Exercise inputs:
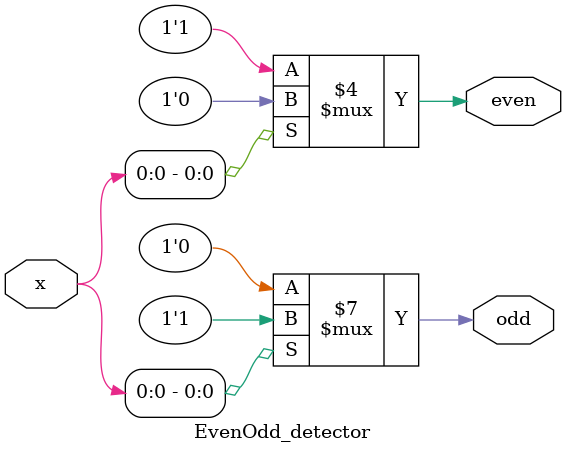
<source format=sv>
/*

// Code your design here
module binary_decoder (input [2:0] x, output reg [7:0] y);
  always @(*)
    //In Verilog, always @(*) is a procedural construct known as a                 sensitivity list. It is used to define a block of code that is                executed whenever any of its inputs (*) change.
    
    // The @(*) notation specifically indicates that the block should be            sensitive to any change in the signals within its body. This is              commonly referred to as a "combinational block" because it will              execute whenever any of its input signals change, without any                specific clock signal triggering it. (the output is solely dependent        on the current values of the input signals.) 
  begin
  case(x)
      3'b000: y = 8'b00000001;
      3'b001: y = 8'b00000010;
      3'b010: y = 8'b00000100;
      3'b011: y = 8'b00001000;
      3'b100: y = 8'b00010000;
      3'b101: y = 8'b00100000;
      3'b110: y = 8'b01000000;
      3'b111: y = 8'b10000000;
   endcase
   end
endmodule


*/



module EvenOdd_detector ( 
  input [3:0] x,  
  output reg even, 
  output reg odd
);
  
  always @(*)
    begin
      if (x[0] == 1 ) begin
        odd = 1;
        even = 0;
      end
      else begin 
        odd = 0;
        even = 1;
      end
    end
endmodule
  
        
</source>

What to work on:
Which of the lines above contain "that"? Return them all.

Exercise response:
    //In Verilog, always @(*) is a procedural construct known as a                 sensitivity list. It is used to define a block of code that is                executed whenever any of its inputs (*) change.
    // The @(*) notation specifically indicates that the block should be            sensitive to any change in the signals within its body. This is              commonly referred to as a "combinational block" because it will              execute whenever any of its input signals change, without any                specific clock signal triggering it. (the output is solely dependent        on the current values of the input signals.) 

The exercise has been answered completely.